In 1797, Bass sailed to the south coast and confirmed the presence of a substantial coal seam at the modern-day site of Coalcliff.  Later that year, accompanied by six naval oarsmen, Bass explored the coast of south-east Australia down to present-day Westernport.  He became convinced that Van Diemen’s Land was an island and in 1798 he confirmed this theory by circumnavigating it.  He returned to England in 1799, married, and once again sailed to Australia.  Between 1799 and 1802 he worked as a trader in the South Pacific then, in 1803, on a voyage to South America, he disappeared without a trace.

Explorer and Scientist

Born in Donington, Lincolnshire, England, on 16 March 1774, Matthew Flinders as a young child was fascinated with the sea.  Thus, when he finished his education at Horbling Grammar School at the age of fifteen, he joined the British Navy.  He travelled to Tahiti with Captain Bligh in 1791 and in 1795 sailed to Australia on the same ship as George Bass.  Within weeks of their arrival Bass and Flinders began exploring the coast south of Sydney and in 1798-99 they circumnavigated Van Diemen’s Land.

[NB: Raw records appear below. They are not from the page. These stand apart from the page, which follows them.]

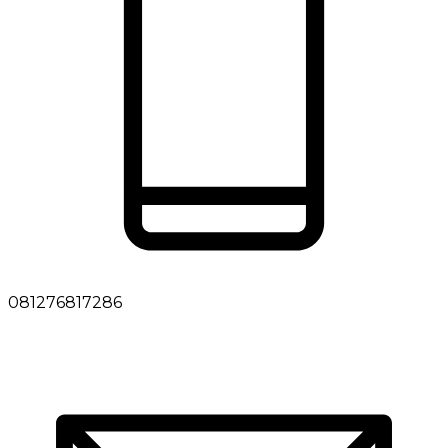
081276817286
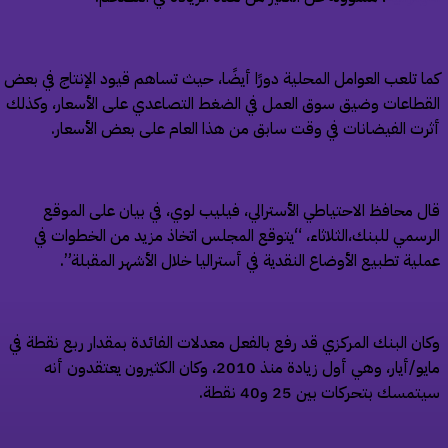
ا تلعب العوامل المحلية دورًا أيضًا، حيث تساهم قيود الإنتاج في بعض
قطاعات وضيق سوق العمل في الضغط التصاعدي على الأسعار، وكذلك
رت الفيضانات في وقت سابق من هذا العام على بعض الأسعار.
ل محافظ الاحتياطي الأسترالي، فيليب لوي، في بيان على الموقع
رسمي للبنك،الثلاثاء، “يتوقع المجلس اتخاذ مزيد من الخطوات في
لية تطبيع الأوضاع النقدية في أستراليا خلال الأشهر المقبلة”.
ان البنك المركزي قد رفع بالفعل معدلات الفائدة بمقدار ربع نقطة في
مايو/أيار، وهي أول زيادة منذ 2010، وكان الكثيرون يعتقدون أنه
مسك بتحركات بين 25 و40 نقطة.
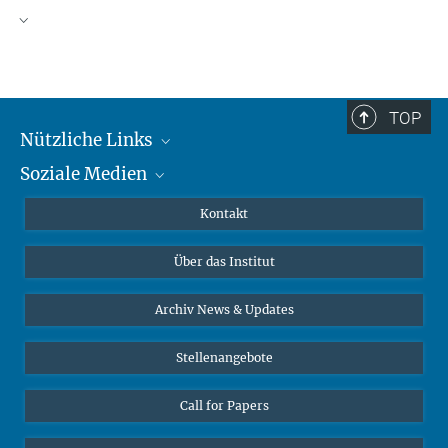
TOP
Nützliche Links
Soziale Medien
MMG Alumni Corner
Publikationen
Linkedin
Kontakt
Datenvisualisierung
Bluesky
Über das Institut
Online-Vorträge
Interviews zum Thema "Diversity"
Archiv News & Updates
Stellenangebote
Call for Papers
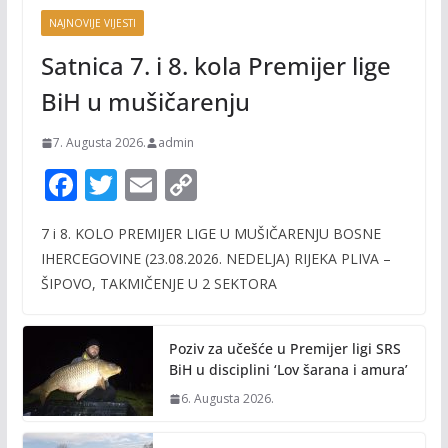
NAJNOVIJE VIJESTI
Satnica 7. i 8. kola Premijer lige
BiH u mušičarenju
7. Augusta 2026.
admin
F
T
E
C
ac
w
m
o
7 i 8. KOLO PREMIJER LIGE U MUŠIČARENJU BOSNE
e
itt
ai
p
IHERCEGOVINE (23.08.2026. NEDELJA) RIJEKA PLIVA –
b
er
l
y
ŠIPOVO, TAKMIČENJE U 2 SEKTORA
o
Li
o
n
Poziv za učešće u Premijer ligi SRS
k
k
BiH u disciplini ‘Lov šarana i amura’
6. Augusta 2026.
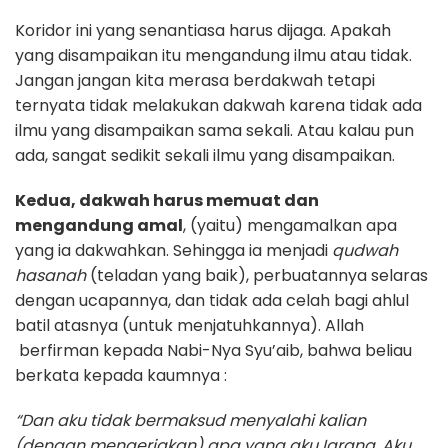
Koridor ini yang senantiasa harus dijaga. Apakah
yang disampaikan itu mengandung ilmu atau tidak.
Jangan jangan kita merasa berdakwah tetapi
ternyata tidak melakukan dakwah karena tidak ada
ilmu yang disampaikan sama sekali. Atau kalau pun
ada, sangat sedikit sekali ilmu yang disampaikan.
Kedua, dakwah harus memuat dan
mengandung amal
, (yaitu) mengamalkan apa
yang ia dakwahkan. Sehingga ia menjadi
qudwah
hasanah
(teladan yang baik), perbuatannya selaras
dengan ucapannya, dan tidak ada celah bagi ahlul
batil atasnya (untuk menjatuhkannya). Allah
berfirman kepada Nabi-Nya Syu’aib, bahwa beliau
berkata kepada kaumnya :
“Dan aku tidak bermaksud menyalahi kalian
(dengan mengerjakan) apa yang aku Iarang. Aku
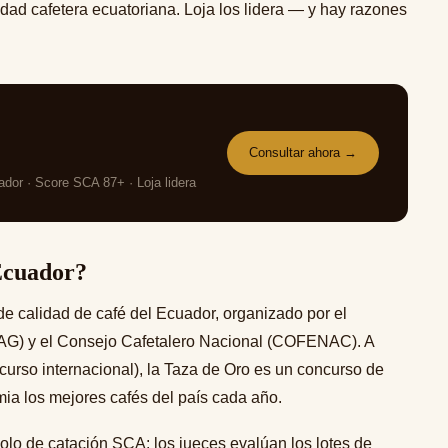
dad cafetera ecuatoriana. Loja los lidera — y hay razones
Consultar ahora →
ador · Score SCA 87+ · Loja lidera
Ecuador?
de calidad de café del Ecuador, organizado por el
(MAG) y el Consejo Cafetalero Nacional (COFENAC). A
curso internacional), la Taza de Oro es un concurso de
mia los mejores cafés del país cada año.
olo de catación SCA: los jueces evalúan los lotes de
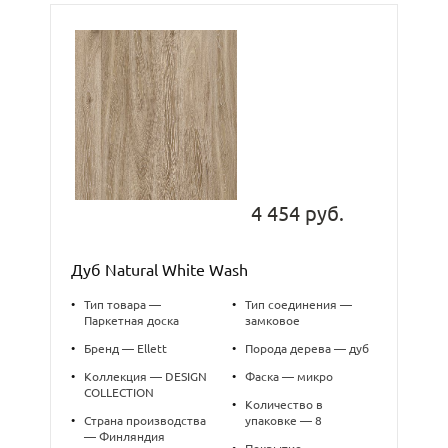
4 454 руб.
Дуб Natural White Wash
•
Тип товара —
•
Тип соединения —
Паркетная доска
замковое
•
Бренд — Ellett
•
Порода дерева — дуб
•
Коллекция — DESIGN
•
Фаска — микро
COLLECTION
•
Количество в
•
Страна производства
упаковке — 8
— Финляндия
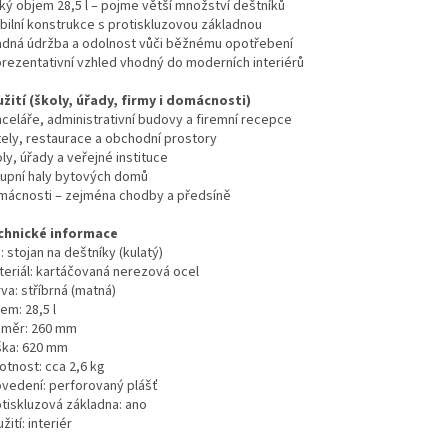
lký objem 28,5 l – pojme větší množství deštníků
abilní konstrukce s protiskluzovou základnou
adná údržba a odolnost vůči běžnému opotřebení
prezentativní vzhled vhodný do moderních interiérů
užití (školy, úřady, firmy i domácnosti)
nceláře, administrativní budovy a firemní recepce
tely, restaurace a obchodní prostory
ly, úřady a veřejné instituce
tupní haly bytových domů
mácnosti – zejména chodby a předsíně
chnické informace
: stojan na deštníky (kulatý)
teriál: kartáčovaná nerezová ocel
va: stříbrná (matná)
em: 28,5 l
ůměr: 260 mm
ška: 620 mm
otnost: cca 2,6 kg
ovedení: perforovaný plášť
otiskluzová základna: ano
žití: interiér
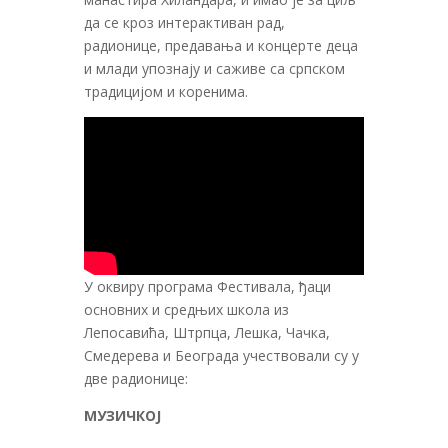
да се кроз интерактиван рад,
радионице, предавања и концерте деца
и млади упознају и саживе са српском
традицијом и коренима.
У оквиру програма Фестивала, ђаци
основних и средњих школа из
Лепосавића, Штрпца, Лешка, Чачка,
Смедерева и Београда учествовали су у
две радионице:
МУЗИЧКОЈ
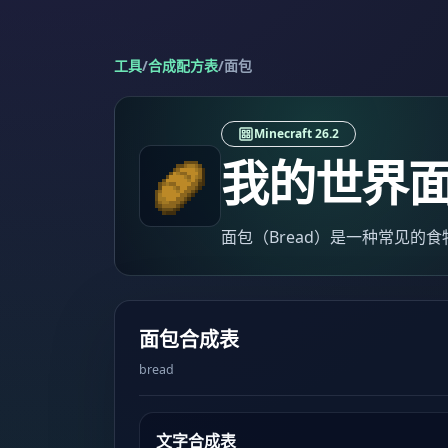
工具
/
合成配方表
/
面包
Minecraft 26.2
我的世界
面包（Bread）是一种常见的
面包合成表
bread
文字合成表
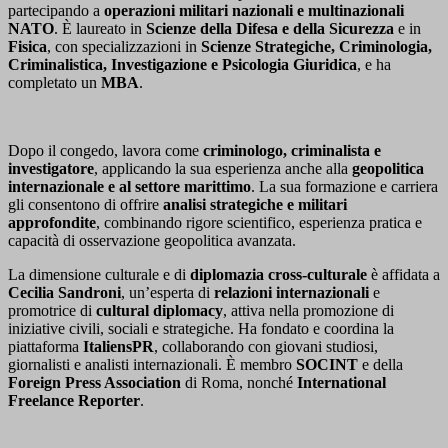
partecipando a
operazioni militari nazionali e multinazionali
NATO
. È laureato in
Scienze della Difesa e della Sicurezza
e in
Fisica
, con specializzazioni in
Scienze Strategiche, Criminologia,
Criminalistica, Investigazione e Psicologia Giuridica
, e ha
completato un
MBA
.
Dopo il congedo, lavora come
criminologo, criminalista e
investigatore
, applicando la sua esperienza anche alla
geopolitica
internazionale e al settore marittimo
. La sua formazione e carriera
gli consentono di offrire
analisi strategiche e militari
approfondite
, combinando rigore scientifico, esperienza pratica e
capacità di osservazione geopolitica avanzata.
La dimensione culturale e di
diplomazia cross-culturale
è affidata a
Cecilia Sandroni
, un’esperta di
relazioni internazionali
e
promotrice di
cultural diplomacy
, attiva nella promozione di
iniziative civili, sociali e strategiche. Ha fondato e coordina la
piattaforma
ItaliensPR
, collaborando con giovani studiosi,
giornalisti e analisti internazionali. È membro
SOCINT
e della
Foreign Press Association
di Roma, nonché
International
Freelance Reporter
.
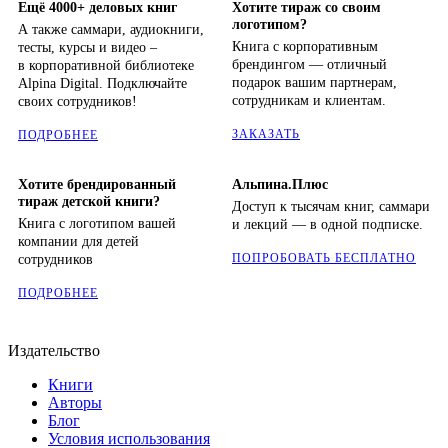
Ещё 4000+ деловых книг
Хотите тираж со своим
логотипом?
А также саммари, аудиокниги,
Книга с корпоративным
тесты, курсы и видео –
брендингом — отличный
в корпоративной библиотеке
подарок вашим партнерам,
Alpina Digital. Подключайте
сотрудникам и клиентам.
своих сотрудников!
ЗАКАЗАТЬ
ПОДРОБНЕЕ
Хотите брендированный
Альпина.Плюс
тираж детской книги?
Доступ к тысячам книг, саммари
Книга с логотипом вашей
и лекций — в одной подписке.
компании для детей
ПОПРОБОВАТЬ БЕСПЛАТНО
сотрудников
ПОДРОБНЕЕ
Издательство
Книги
Авторы
Блог
Условия использования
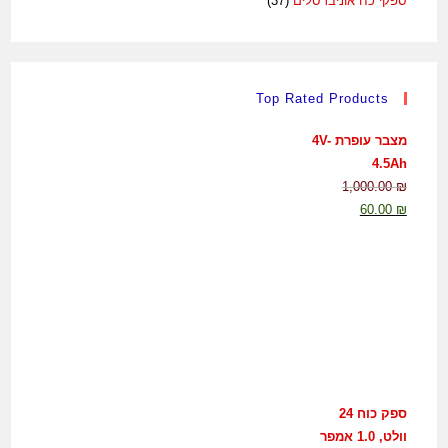
ספקי כח אוניברסלים
(37)
Top Rated Products
מצבר עופרת 4V-
4.5Ah
1,000.00
₪
60.00
₪
ספק כוח 24
וולט, 1.0 אמפר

In 1800 Flinders returned to England.  In 1801 he married and published his account of his early explorations – Observations on the Coasts of New South Wales.  That same year he was given command of the HMS Investigator and asked to explore the coast between Van Diemen’s Land and Western Australia.

Flinders had three months with his wife then left her not to return for another nine years.  He arrived on the Western Australian coast in January 1802 and began to systematically chart the Great Australian Bight arriving at Gulf St Vincent in early April.  He then sailed Sydney and, after his ship had been overhauled, sailed north to survey the coast of Queensland.  Although his ship was hardly seaworthy, Flinders successfully circumnavigated the continent.

After a series of mishaps Flinders sailed to Mauritius but when he arrived there on 17 December 1803 he was arrested (France and Britain were at war at the time) and held in custody until 14 June 1810.  He arrived in England on 23 October but died less than four years later on 19 July 1814.